Enantio-conversion of chiral mixtures via optical pumping

TL;DR

This paper proposes a novel optical pumping method using a five-level model to achieve efficient enantio-conversion of chiral molecules, working robustly under typical experimental conditions.

Contribution

It introduces a new five-level double-Delta model approach for enantio-conversion that is robust to decoherence and does not require precise pulse control.

Findings

Achieves highly efficient enantio-conversion in gas-phase experiments.

Works effectively despite decoherence and pulse imperfections.
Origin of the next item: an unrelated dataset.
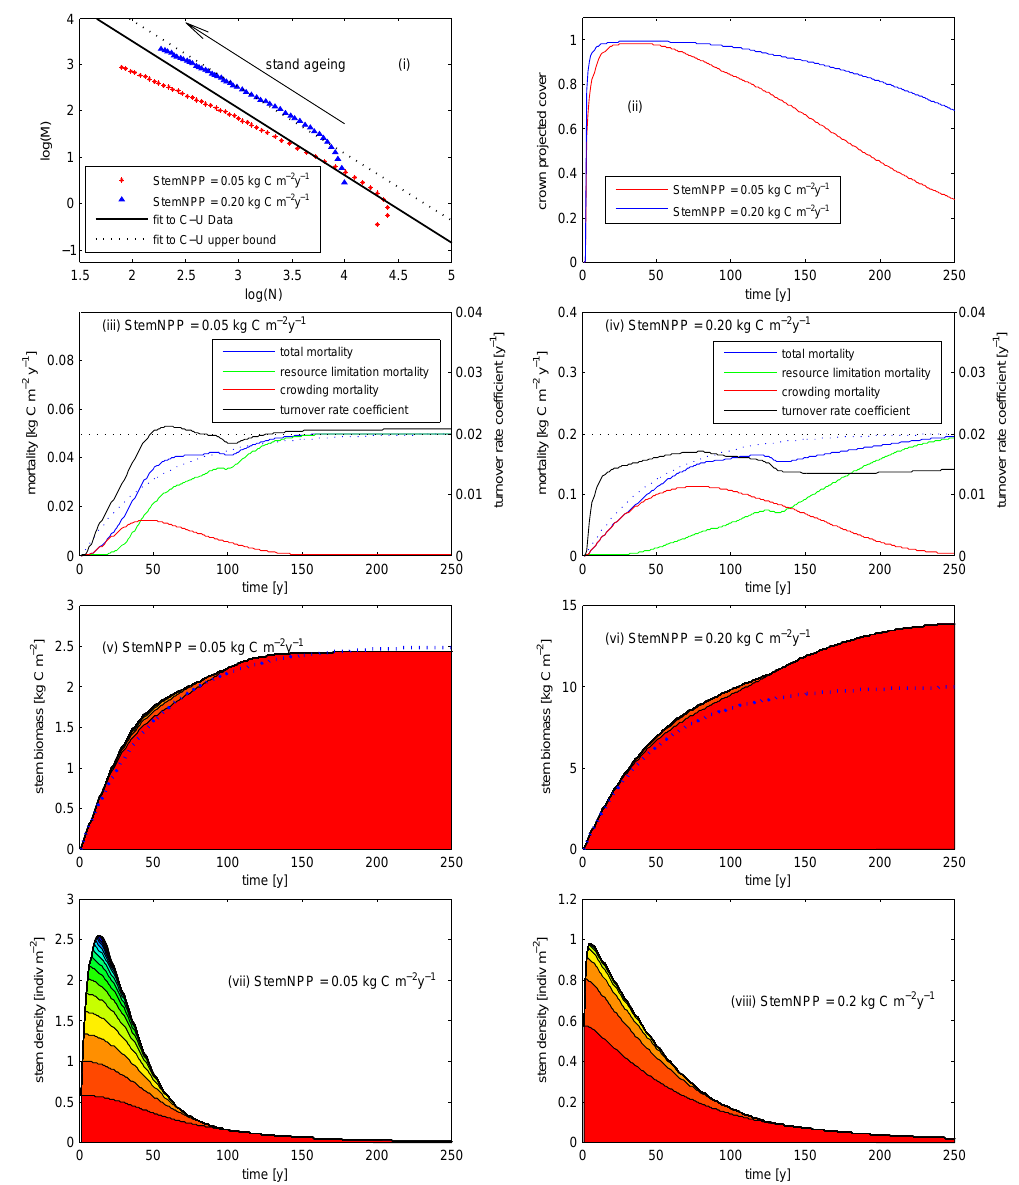
Figure 6. POP dynamics, as illustrated by undisturbed patch simulations at low and high extremes of annual stem increment (StemNPP = 0.05kgCm − 2 year − 1 and StemNPP = 0.20kgCm − 2 year − 1 ) . (i) Biomass–density plot, showing the ageing trajectories of each patch (every 5th year plotted). Linear fits to the C–U data and their upper bound are shown for reference: (ii) time course of crown projective cover for each patch; and (iii) and (iv) time course of mortality, its components and turnover rate coefficient for patches with low (iii) and high (iv) annual stem increments. Dotted lines (blue) represent mortality based on a fixed turnover rate (dotted black line) of 0.02 year − 1 , and (v) and (vi) time course of stem biomass for patches with low (v) and high (vi) annual stem increments. Solid lines indicate contributions form different cohorts. Dotted lines represent biomass accumulation assuming a fixed turnover rate of 0.02 year − 1 , and (vii) and (viii) time course of stem density for patches with low (vii) and high (viii) annual stem increments. Solid lines indicate contributions from different cohorts.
Provides a promising technique for future enantio-conversion applications.

Abstract

Enantio-conversion with the help of electromagnetic fields is an essential issue due to the chirality-dependence of many chemical, biological, and pharmaceutical processes. Here, we propose a method for this issue based on a five-level double-$\Delta$ model of chiral molecules. By utilizing the breaking of left-right symmetry in the two $\Delta$-type sub-structures, we can establish the chiral-state-selective excitation with one chiral ground state being excited to an achiral excited state and the other one being undisturbed. In the meanwhile, the achiral excited state will relax to the two chiral ground states. The two effects simultaneously acting on the chiral mixtures can convert molecules of different chiralities to the ones of the same chirality, i.e., the enantio-conversion via optical pumping. With typical parameters in gas-phase experiments, we numerically show that highly efficient enantio-conversion can be achieved. Our method works in the appearance of decoherences and without the precise control of pulse-durations (pulse-areas) and/or pulse-shapes. These advantages offer it promising features in promoting the future exploring of enantio-conversion.